More and more, patients are being called upon to be proactive for themselves. They are encouraged to learn about the disease and find ways to protect their joints. But patients don’t have to do this all alone. A team approach is advised with orthopedic surgeon, primary care physician, and physical and occupational therapists to offer advise, counsel, and guidance.
Some of the tools shown to make a difference include various types of joint braces, shoe inserts or shoe modifications, supportive neoprene sleeves, exercise, and weight loss. Modalities such as heat, cold, electrical stimulation, and acupuncture can be helpful during acute flare-ups. Assistive devices such as a walking stick, cane, or walker may be helpful to off-load the joint and protect the joint surface from further damage.
When medications are indicated, acetaminophen (Tylenol) is the first choice. When used as directed, it is a safe and effective pain reliever. Acetaminopehn does not have any antiinflammatory effects. There is a danger of liver damage with too much acetaminophen so patients must be advised carefully and monitored closely to prevent any adverse effects from occurring.
Other medications can be used if acetaminophen in combination with the management program isn’t enough to reduce pain and improve function. These include nonsteroidal antiinflammatory drugs (NSAIDs), capsaicin (topical agent rubbed on the skin to produce a counter irritant), steroid injections, hyaluronic acid injections, and glucosamine and chondroitin sulfate (supplements).
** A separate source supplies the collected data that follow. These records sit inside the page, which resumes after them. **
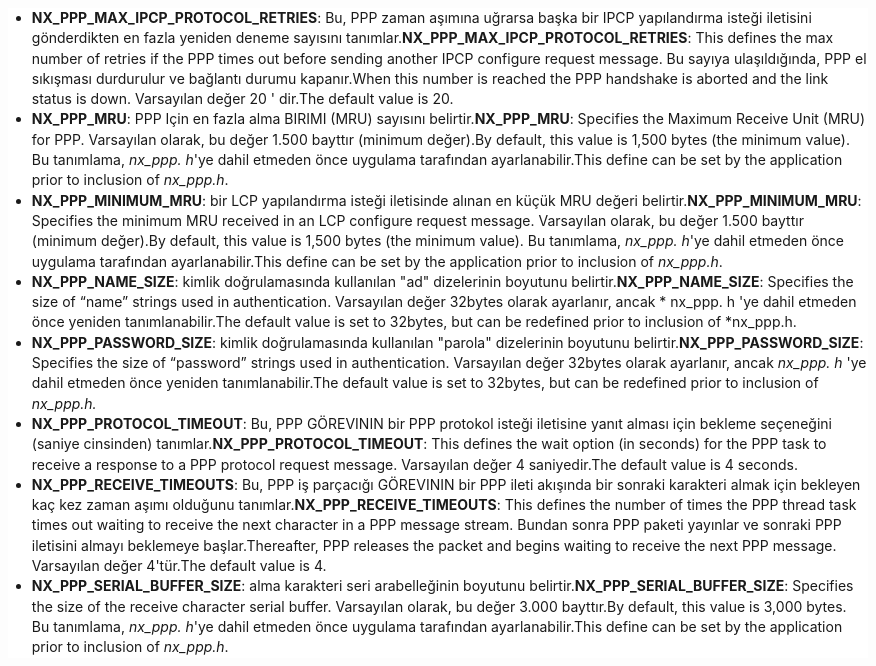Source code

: - <span data-ttu-id="ca139-207">**NX_PPP_MAX_IPCP_PROTOCOL_RETRIES**: Bu, PPP zaman aşımına uğrarsa başka bir IPCP yapılandırma isteği iletisini gönderdikten en fazla yeniden deneme sayısını tanımlar.</span><span class="sxs-lookup"><span data-stu-id="ca139-207">**NX_PPP_MAX_IPCP_PROTOCOL_RETRIES**: This defines the max number of retries if the PPP times out before sending another IPCP configure request message.</span></span> <span data-ttu-id="ca139-208">Bu sayıya ulaşıldığında, PPP el sıkışması durdurulur ve bağlantı durumu kapanır.</span><span class="sxs-lookup"><span data-stu-id="ca139-208">When this number is reached the PPP handshake is aborted and the link status is down.</span></span> <span data-ttu-id="ca139-209">Varsayılan değer 20 ' dir.</span><span class="sxs-lookup"><span data-stu-id="ca139-209">The default value is 20.</span></span>
- <span data-ttu-id="ca139-210">**NX_PPP_MRU**: PPP Için en fazla alma BIRIMI (MRU) sayısını belirtir.</span><span class="sxs-lookup"><span data-stu-id="ca139-210">**NX_PPP_MRU**: Specifies the Maximum Receive Unit (MRU) for PPP.</span></span> <span data-ttu-id="ca139-211">Varsayılan olarak, bu değer 1.500 bayttır (minimum değer).</span><span class="sxs-lookup"><span data-stu-id="ca139-211">By default, this value is 1,500 bytes (the minimum value).</span></span> <span data-ttu-id="ca139-212">Bu tanımlama, *nx_ppp. h*'ye dahil etmeden önce uygulama tarafından ayarlanabilir.</span><span class="sxs-lookup"><span data-stu-id="ca139-212">This define can be set by the application prior to inclusion of *nx_ppp.h*.</span></span>
- <span data-ttu-id="ca139-213">**NX_PPP_MINIMUM_MRU**: bir LCP yapılandırma isteği iletisinde alınan en küçük MRU değeri belirtir.</span><span class="sxs-lookup"><span data-stu-id="ca139-213">**NX_PPP_MINIMUM_MRU**: Specifies the minimum MRU received in an LCP configure request message.</span></span> <span data-ttu-id="ca139-214">Varsayılan olarak, bu değer 1.500 bayttır (minimum değer).</span><span class="sxs-lookup"><span data-stu-id="ca139-214">By default, this value is 1,500 bytes (the minimum value).</span></span> <span data-ttu-id="ca139-215">Bu tanımlama, *nx_ppp. h*'ye dahil etmeden önce uygulama tarafından ayarlanabilir.</span><span class="sxs-lookup"><span data-stu-id="ca139-215">This define can be set by the application prior to inclusion of *nx_ppp.h*.</span></span>
- <span data-ttu-id="ca139-216">**NX_PPP_NAME_SIZE**: kimlik doğrulamasında kullanılan "ad" dizelerinin boyutunu belirtir.</span><span class="sxs-lookup"><span data-stu-id="ca139-216">**NX_PPP_NAME_SIZE**: Specifies the size of “name” strings used in authentication.</span></span> <span data-ttu-id="ca139-217">Varsayılan değer 32bytes olarak ayarlanır, ancak \* nx_ppp. h 'ye dahil etmeden önce yeniden tanımlanabilir.</span><span class="sxs-lookup"><span data-stu-id="ca139-217">The default value is set to 32bytes, but can be redefined prior to inclusion of \*nx_ppp.h.</span></span>
- <span data-ttu-id="ca139-218">**NX_PPP_PASSWORD_SIZE**: kimlik doğrulamasında kullanılan "parola" dizelerinin boyutunu belirtir.</span><span class="sxs-lookup"><span data-stu-id="ca139-218">**NX_PPP_PASSWORD_SIZE**: Specifies the size of “password” strings used in authentication.</span></span> <span data-ttu-id="ca139-219">Varsayılan değer 32bytes olarak ayarlanır, ancak *nx_ppp. h* 'ye dahil etmeden önce yeniden tanımlanabilir.</span><span class="sxs-lookup"><span data-stu-id="ca139-219">The default value is set to 32bytes, but can be redefined prior to inclusion of *nx_ppp.h.*</span></span>
- <span data-ttu-id="ca139-220">**NX_PPP_PROTOCOL_TIMEOUT**: Bu, PPP GÖREVININ bir PPP protokol isteği iletisine yanıt alması için bekleme seçeneğini (saniye cinsinden) tanımlar.</span><span class="sxs-lookup"><span data-stu-id="ca139-220">**NX_PPP_PROTOCOL_TIMEOUT**: This defines the wait option (in seconds) for the PPP task to receive a response to a PPP protocol request message.</span></span> <span data-ttu-id="ca139-221">Varsayılan değer 4 saniyedir.</span><span class="sxs-lookup"><span data-stu-id="ca139-221">The default value is 4 seconds.</span></span>
- <span data-ttu-id="ca139-222">**NX_PPP_RECEIVE_TIMEOUTS**: Bu, PPP iş parçacığı GÖREVININ bir PPP ileti akışında bir sonraki karakteri almak için bekleyen kaç kez zaman aşımı olduğunu tanımlar.</span><span class="sxs-lookup"><span data-stu-id="ca139-222">**NX_PPP_RECEIVE_TIMEOUTS**: This defines the number of times the PPP thread task times out waiting to receive the next character in a PPP message stream.</span></span> <span data-ttu-id="ca139-223">Bundan sonra PPP paketi yayınlar ve sonraki PPP iletisini almayı beklemeye başlar.</span><span class="sxs-lookup"><span data-stu-id="ca139-223">Thereafter, PPP releases the packet and begins waiting to receive the next PPP message.</span></span> <span data-ttu-id="ca139-224">Varsayılan değer 4'tür.</span><span class="sxs-lookup"><span data-stu-id="ca139-224">The default value is 4.</span></span>
- <span data-ttu-id="ca139-225">**NX_PPP_SERIAL_BUFFER_SIZE**: alma karakteri seri arabelleğinin boyutunu belirtir.</span><span class="sxs-lookup"><span data-stu-id="ca139-225">**NX_PPP_SERIAL_BUFFER_SIZE**: Specifies the size of the receive character serial buffer.</span></span> <span data-ttu-id="ca139-226">Varsayılan olarak, bu değer 3.000 bayttır.</span><span class="sxs-lookup"><span data-stu-id="ca139-226">By default, this value is 3,000 bytes.</span></span> <span data-ttu-id="ca139-227">Bu tanımlama, *nx_ppp. h*'ye dahil etmeden önce uygulama tarafından ayarlanabilir.</span><span class="sxs-lookup"><span data-stu-id="ca139-227">This define can be set by the application prior to inclusion of *nx_ppp.h*.</span></span>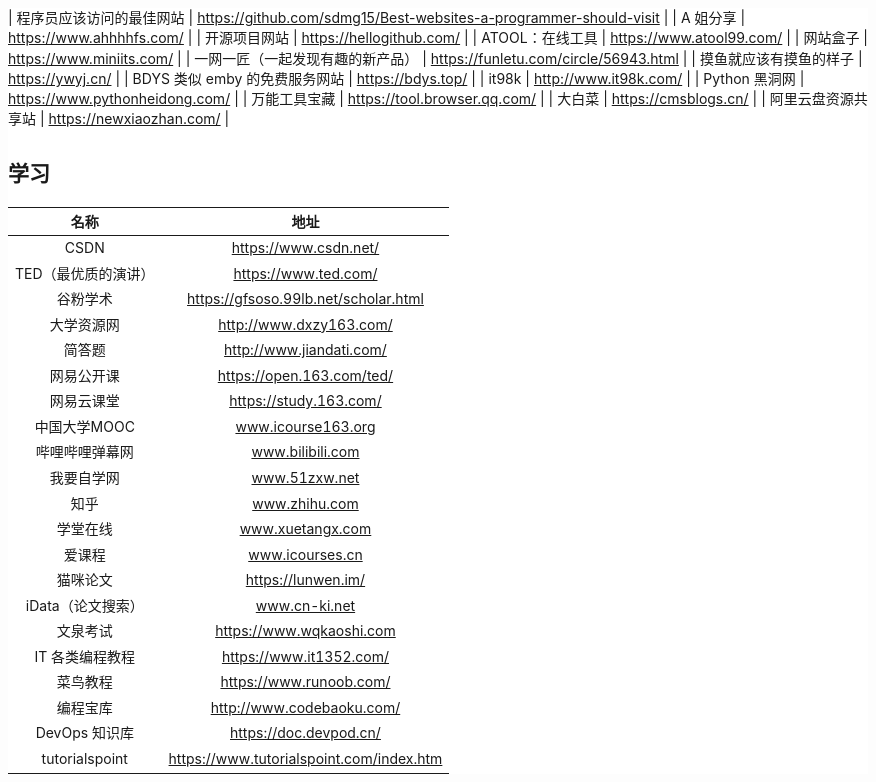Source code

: |  程序员应该访问的最佳网站  |  https://github.com/sdmg15/Best-websites-a-programmer-should-visit  |
|  A 姐分享  |  https://www.ahhhhfs.com/  |
|  开源项目网站  |  https://hellogithub.com/  |
|  ATOOL：在线工具  |  https://www.atool99.com/  |
|  网站盒子  |  https://www.miniits.com/  |
|  一网一匠（一起发现有趣的新产品）  |  https://funletu.com/circle/56943.html  |
|  摸鱼就应该有摸鱼的样子  |  https://ywyj.cn/  |
|  BDYS 类似 emby 的免费服务网站  |  https://bdys.top/  |
|  it98k  |  http://www.it98k.com/  |
|  Python 黑洞网  |  https://www.pythonheidong.com/  |
|  万能工具宝藏  |  https://tool.browser.qq.com/  |
|  大白菜  |  https://cmsblogs.cn/  |
|  阿里云盘资源共享站  |  https://newxiaozhan.com/  |

## 学习

|  名称  |  地址  |
|  :----:  |  :----:  |
|  CSDN  |  https://www.csdn.net/  |
|  TED（最优质的演讲）  |  https://www.ted.com/  |
|  谷粉学术  |  https://gfsoso.99lb.net/scholar.html  |
|  大学资源网  |  http://www.dxzy163.com/  |
|  简答题  |  http://www.jiandati.com/  |
|  网易公开课  |  https://open.163.com/ted/  |
|  网易云课堂  |  https://study.163.com/  |
|  中国大学MOOC  |  www.icourse163.org  |
|  哔哩哔哩弹幕网  |  www.bilibili.com  |
|  我要自学网  |  www.51zxw.net  |
|  知乎  |  www.zhihu.com  |
|  学堂在线  |  www.xuetangx.com  |
|  爱课程  |  www.icourses.cn  |
|  猫咪论文  |  https://lunwen.im/  |
|  iData（论文搜索）  |  www.cn-ki.net  |
|  文泉考试  |  https://www.wqkaoshi.com  |
|  IT 各类编程教程  |  https://www.it1352.com/  |
|  菜鸟教程  |  https://www.runoob.com/  |
|  编程宝库  |  http://www.codebaoku.com/  |
|  DevOps 知识库  |  https://doc.devpod.cn/  |
|  tutorialspoint  |  https://www.tutorialspoint.com/index.htm  |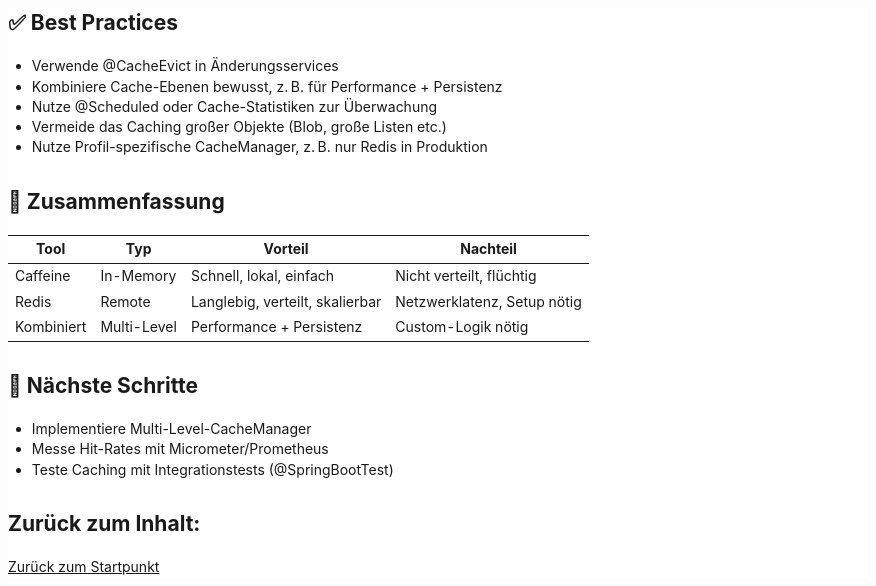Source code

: ## ✅ Best Practices
- Verwende @CacheEvict in Änderungsservices
- Kombiniere Cache-Ebenen bewusst, z. B. für Performance + Persistenz
- Nutze @Scheduled oder Cache-Statistiken zur Überwachung
- Vermeide das Caching großer Objekte (Blob, große Listen etc.)
- Nutze Profil-spezifische CacheManager, z. B. nur Redis in Produktion

## 🧾 Zusammenfassung

| Tool       | Typ         | Vorteil                         | Nachteil                    |
| ---------- | ----------- | ------------------------------- | --------------------------- |
| Caffeine   | In-Memory   | Schnell, lokal, einfach         | Nicht verteilt, flüchtig    |
| Redis      | Remote      | Langlebig, verteilt, skalierbar | Netzwerklatenz, Setup nötig |
| Kombiniert | Multi-Level | Performance + Persistenz        | Custom-Logik nötig          |


## 🧩 Nächste Schritte
- Implementiere Multi-Level-CacheManager
- Messe Hit-Rates mit Micrometer/Prometheus
- Teste Caching mit Integrationstests (@SpringBootTest)

## Zurück zum Inhalt:
[Zurück zum Startpunkt](../README.md)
If nothing works and the patient is still experiencing intolerable pain, then narcotic pain relievers may be prescribed or surgery may be recommended. In the case of severe knee osteoarthritis, there are several different surgical procedures that might help before going to a full joint replacement. Joint alignment can be corrected with an osteotomy (removing a wedge-shaped piece of bone to shift the weight bearing load). Or a unicompartmental replacement is possible (just replacing the side of the joint that is affected).
In summary, osteoarthritis is more than just a disease of wear and tear. The entire joint complex is involved with advancing age and multiple other risk factors as part of the picture. Treatment should be a program of self-management directed by a team of health care professionals.
Patient education and nonpharmacologic treatment are the first steps. The goal is to preserve and protect the joints while maintaining motion and function. It’s not that medications can’t be used — they just shouldn’t be the first thing patients are given. There’s plenty of evidence that the approach described here for osteoarthritis works well and prevents unnecessary exposure to drugs and surgery.